Almost ironic and fearful of a dystopian world, Suvanwita tries to bring the very basic essence of survival of a human being under the purview of prohibitions. An ear is banned from listening to any/every sound, only certain kinds of music find play, a nose is allowed only the approved aromas, a ‘Yes’ is made unutterable while particular types of food items are banned from being consumed. Most of these works open up worlds within themselves which address the subterraneous veins of dissent and angst against the distorted philosophy of control. When one tries to connect the dots of the chain of events that each of these symbols signify, one is left with numerous mushroom clouds of struggle for Power at all levels.

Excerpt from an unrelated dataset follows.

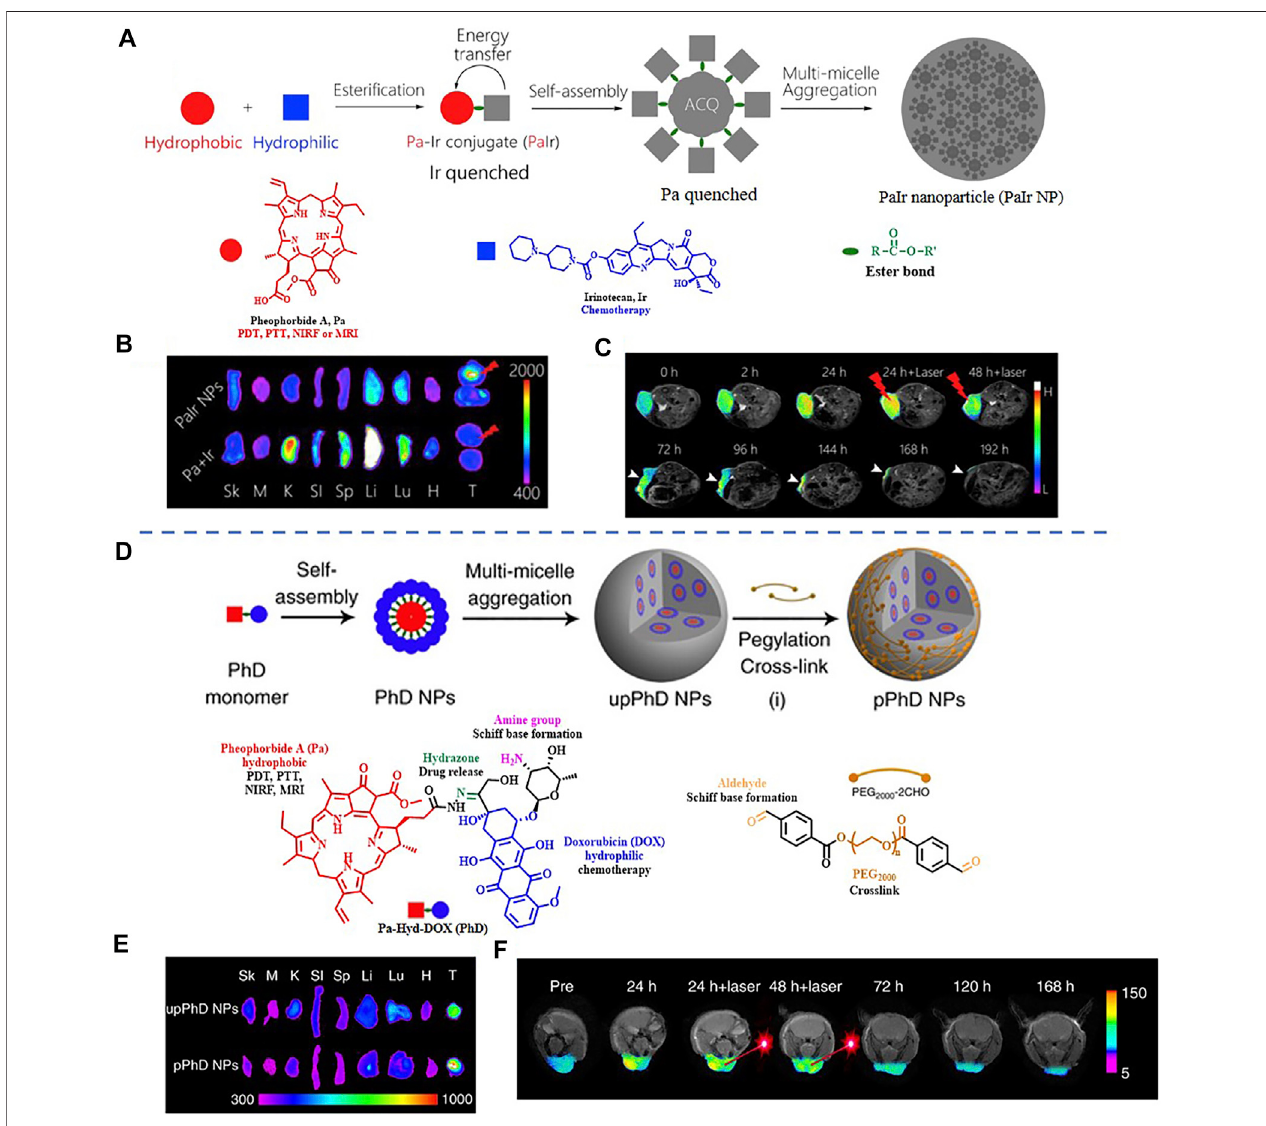
FIGURE 9 | (A) The fabrication of PaIr NPs. (B) Ex vivo distribution of PaIr NPs indicated by intrinsic NIRF. (C) Self-indication of the phototherapeutic effect by T 1 -weighted MRI. Reproduced with permission from Xue et al. (2018b). Copyright 2018, Elsevier. (D) Schematic illustration of the fabrication of pPhD NPs. (E) Ex vivo distributionofpPhDNPsindicatedbyintrinsicNIRF. (F) PhototherapeuticeffectmonitoredbyMRI.ReproducedwithpermissionfromXueetal.(2018a).Copyright2018,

It also inadvertently uncovers the insidious veins of intolerance and decimation of diversity.
However, one could throw in an optimistic spanner in this circle of doom as balance plays an important role for anything to sustain itself. An absence is a conspicuous presence when seen from a spatial point of view, hence prohibition could be an anti-social or anti-human act while in itself it could be socio-economically or politically orchestrated. Such socio-political erasures / prohibitions / exclusions have been visible in history and it becomes extremely relevant in the current turbulent times, especially if deliberate effacement of time tested historical discourses, are being replaced with new narratives which probably denigrate the former. Incidentally, it casts doubt on the verity of the current narrative employed, if not anything else. When deletions are carried out in history, art and literature, one has often seen how that erasure has only helped fuel an unmatched polemic against the atrocities. Suvanwita’s current works deal with that little wedge of unseen sanguineness which could fuel such timely polemics in these deteriorating times.
Suvanwita Saha’s solo show ‘Denying is Accepting’ opens on 9th August 2019 at A.M Art Multi-Disciplines Studio, Kolkata. A Must See.